RAW DATA:
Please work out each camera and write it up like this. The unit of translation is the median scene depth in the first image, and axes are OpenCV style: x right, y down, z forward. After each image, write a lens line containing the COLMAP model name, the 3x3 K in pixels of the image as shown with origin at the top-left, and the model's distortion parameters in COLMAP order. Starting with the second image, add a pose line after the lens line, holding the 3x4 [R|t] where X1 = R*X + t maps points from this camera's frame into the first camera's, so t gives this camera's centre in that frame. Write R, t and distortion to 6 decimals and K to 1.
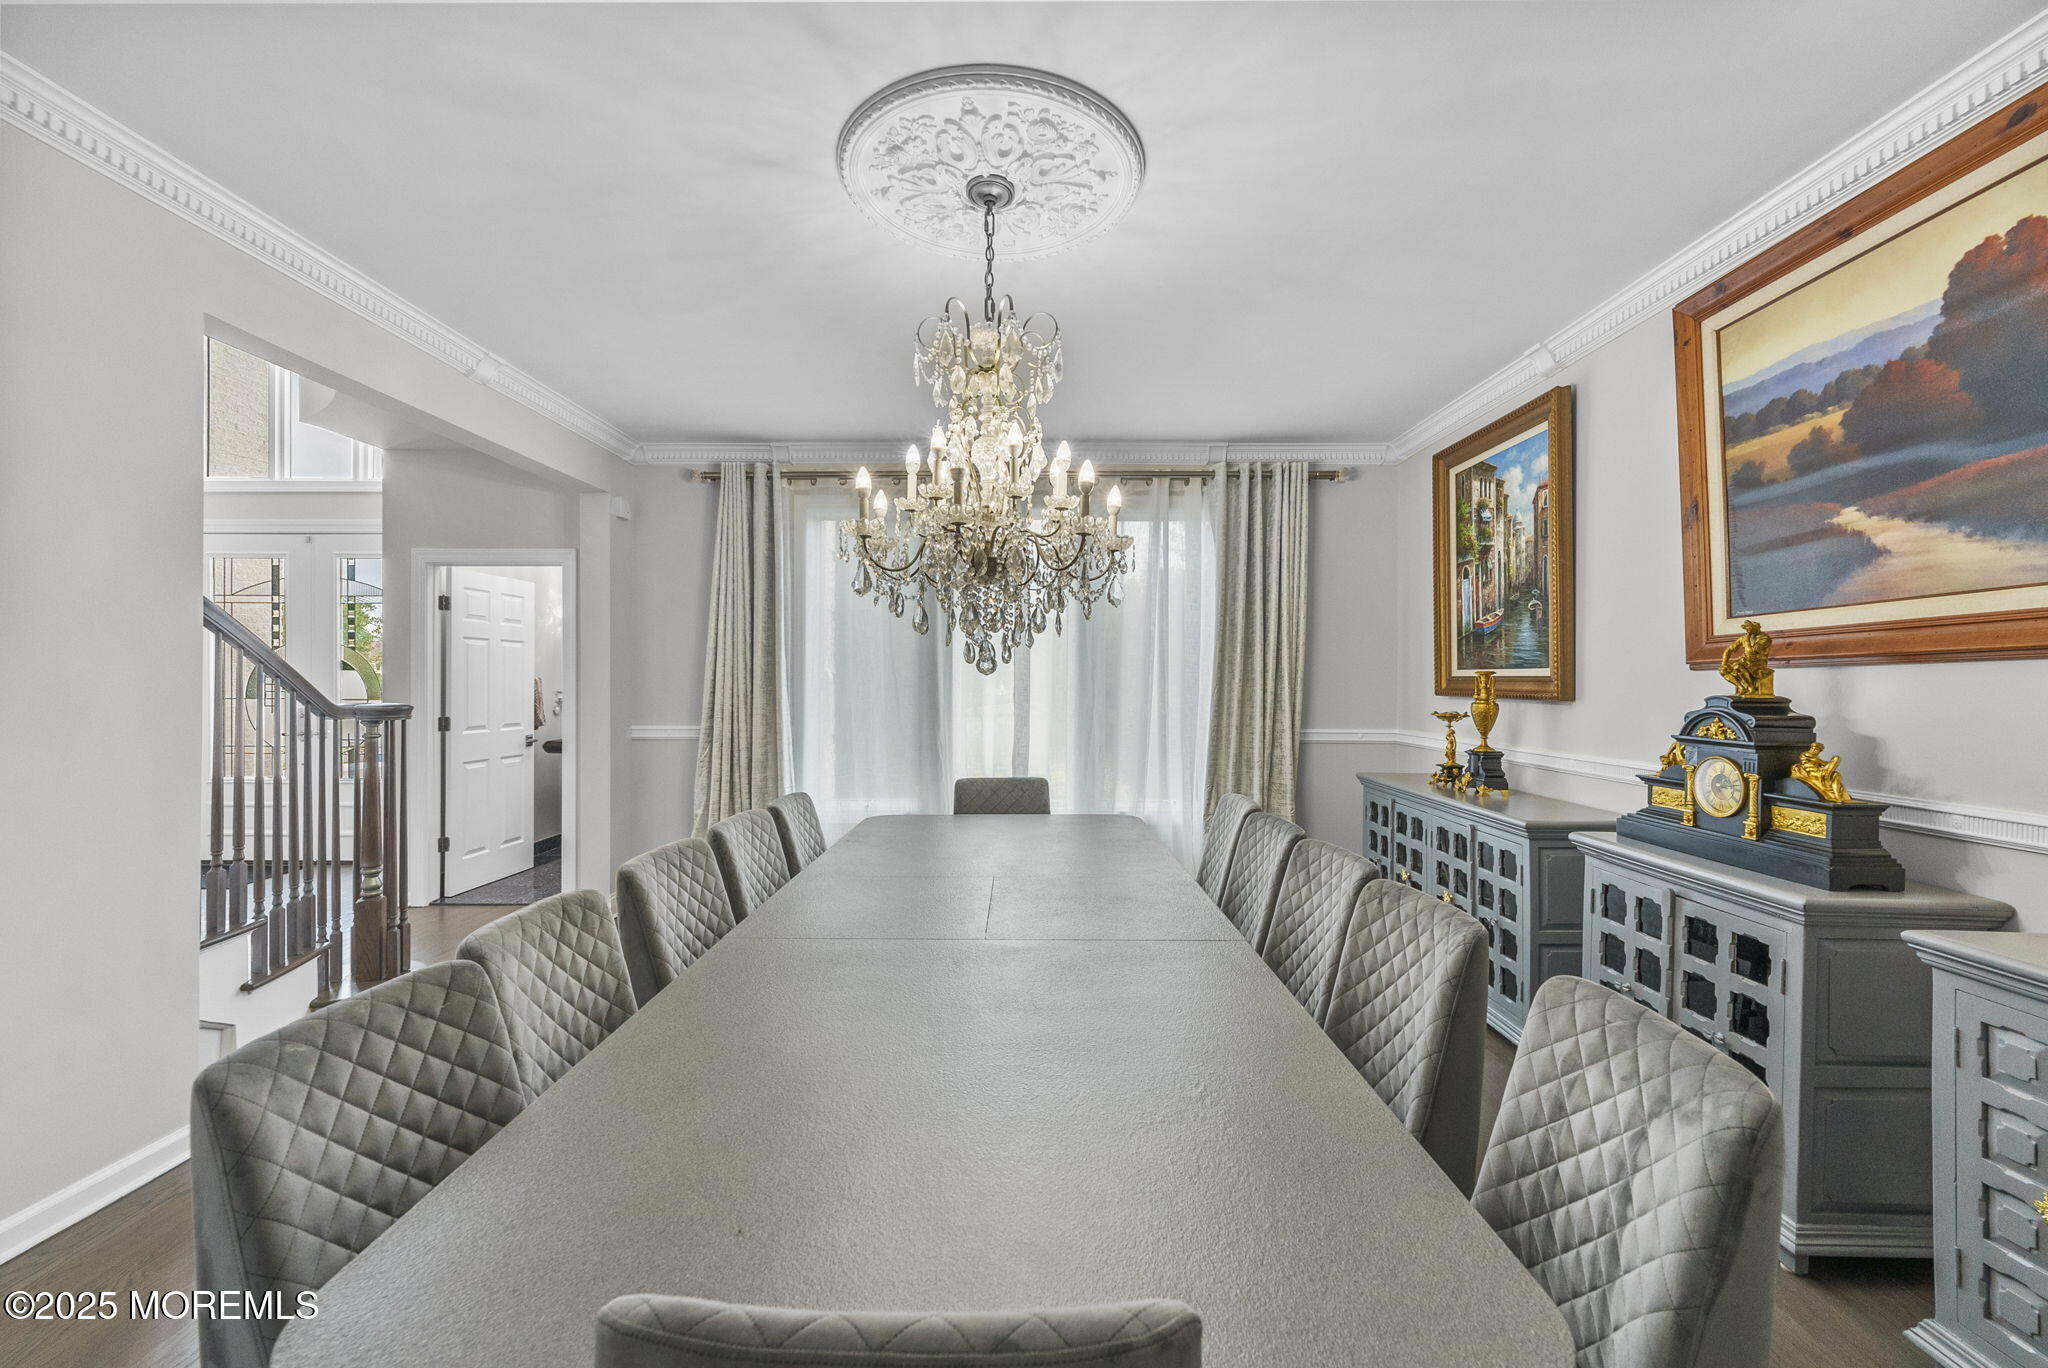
lens RADIAL K [[841.6, 0, 1018.7], [0, 841.6, 676.8], [0, 0, 1]] dist [-0.006709, -0.000255]
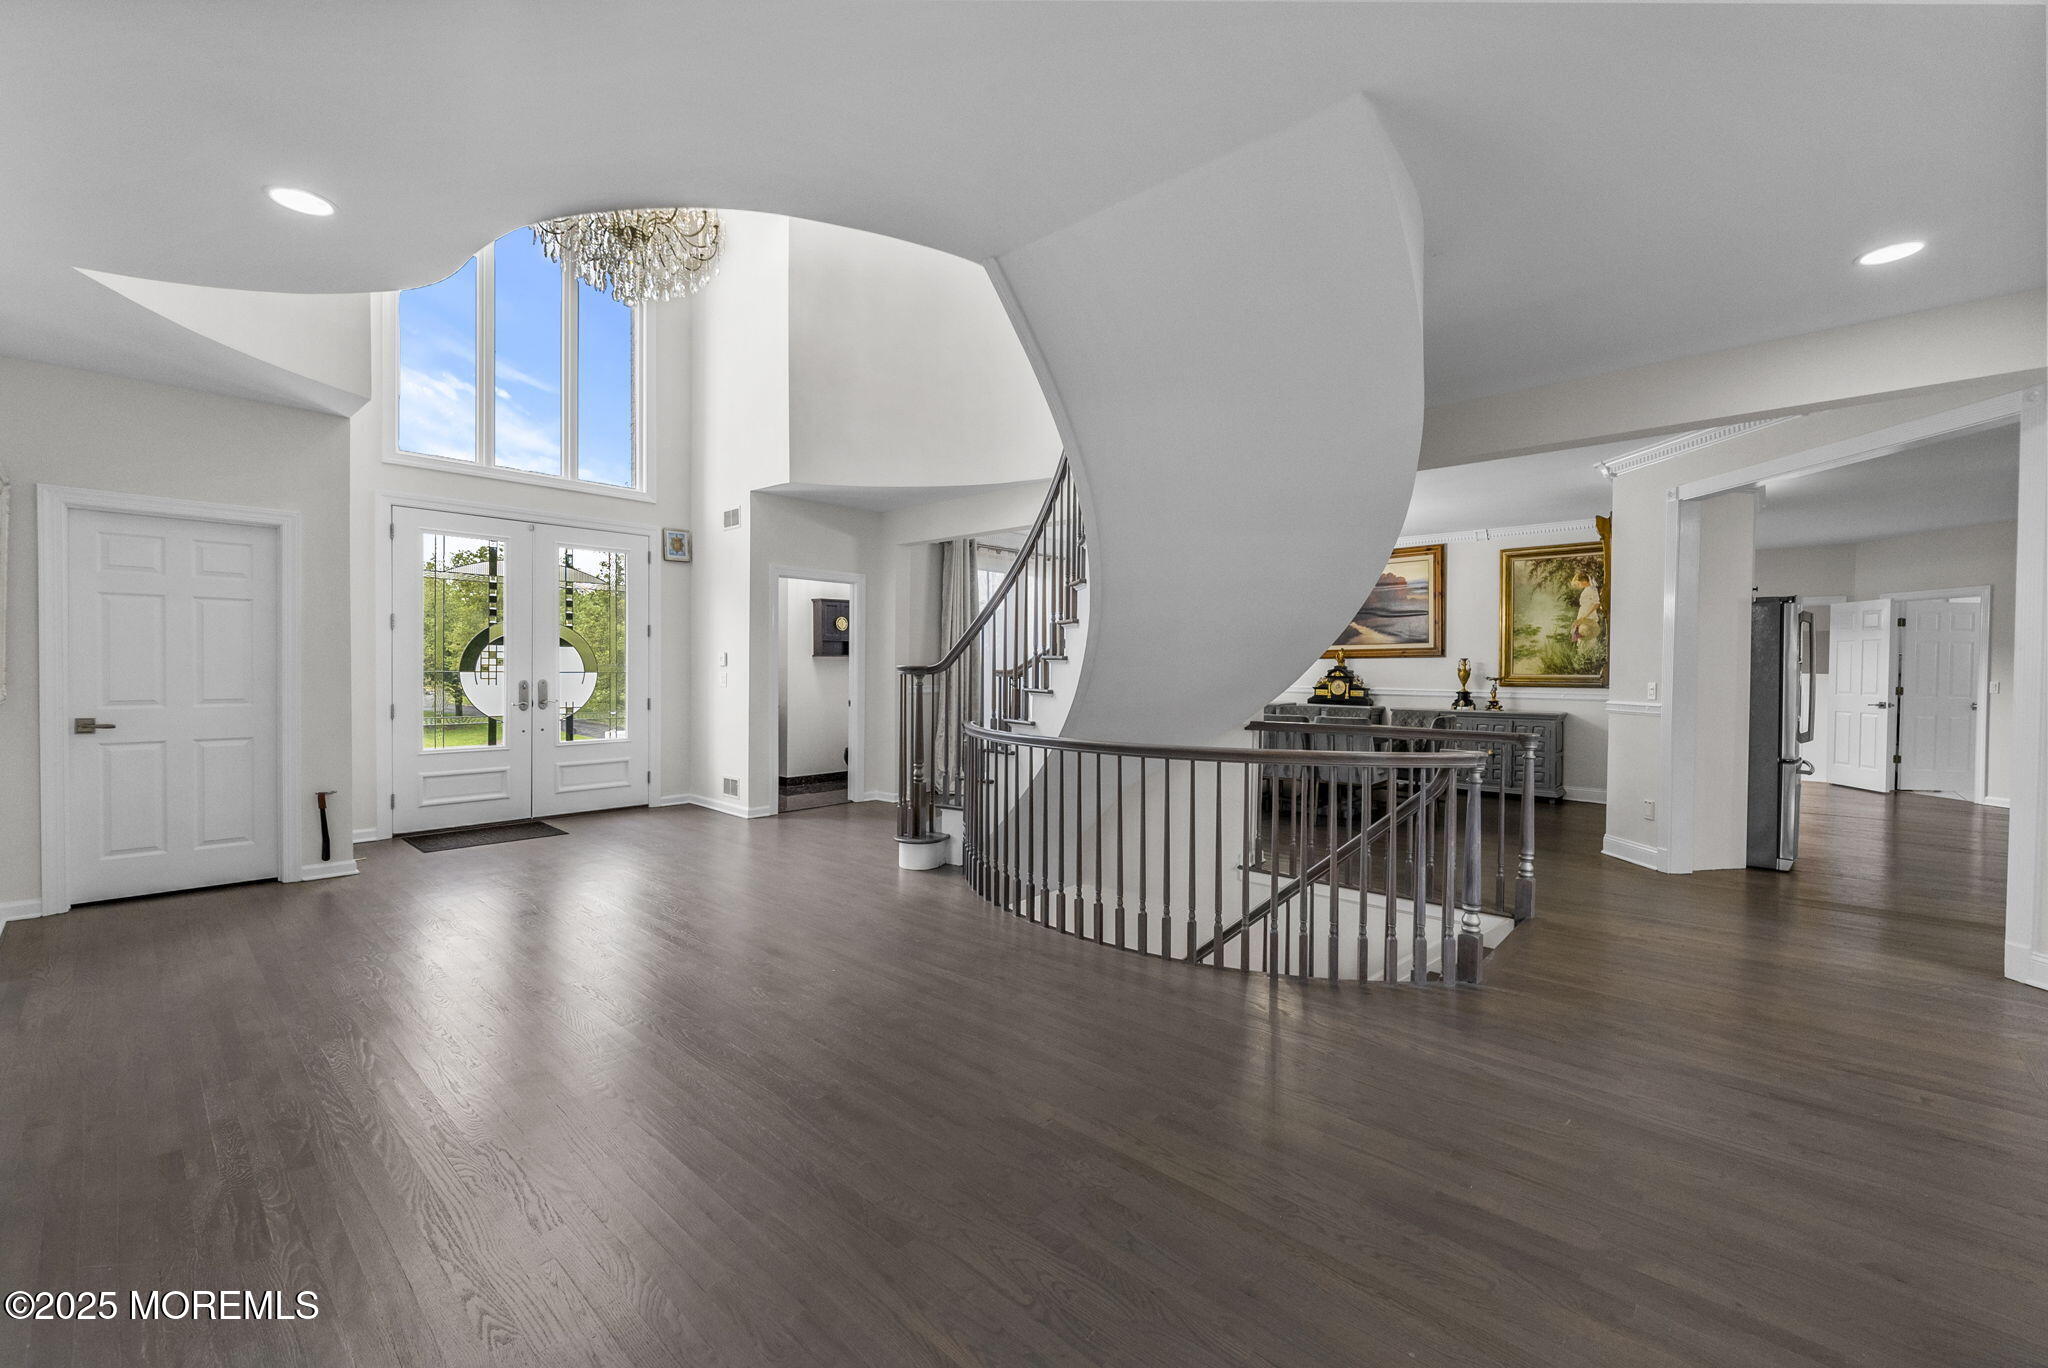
lens RADIAL K [[835.7, 0, 1024.0], [0, 835.7, 684.0], [0, 0, 1]] dist [0.000058, -0.000076]
pose [[0.661750, -0.010689, 0.749649, -3.168589], [-0.007592, 0.999752, 0.020956, 0.036672], [-0.749687, -0.019559, 0.661504, -0.556813]]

WORK TASK: Exclude the images and output the lines above exactly.

SOLUTION FOR THIS TASK:
Please work out each camera and write it up like this. The unit of translation is the median scene depth in the first image, and axes are OpenCV style: x right, y down, z forward. After each image, write a lens line containing the COLMAP model name, the 3x3 K in pixels of the image as shown with origin at the top-left, and the model's distortion parameters in COLMAP order. Starting with the second image, add a pose line after the lens line, holding the 3x4 [R|t] where X1 = R*X + t maps points from this camera's frame into the first camera's, so t gives this camera's centre in that frame. Write R, t and distortion to 6 decimals and K to 1.
lens RADIAL K [[841.6, 0, 1018.7], [0, 841.6, 676.8], [0, 0, 1]] dist [-0.006709, -0.000255]
lens RADIAL K [[835.7, 0, 1024.0], [0, 835.7, 684.0], [0, 0, 1]] dist [0.000058, -0.000076]
pose [[0.661750, -0.010689, 0.749649, -3.168589], [-0.007592, 0.999752, 0.020956, 0.036672], [-0.749687, -0.019559, 0.661504, -0.556813]]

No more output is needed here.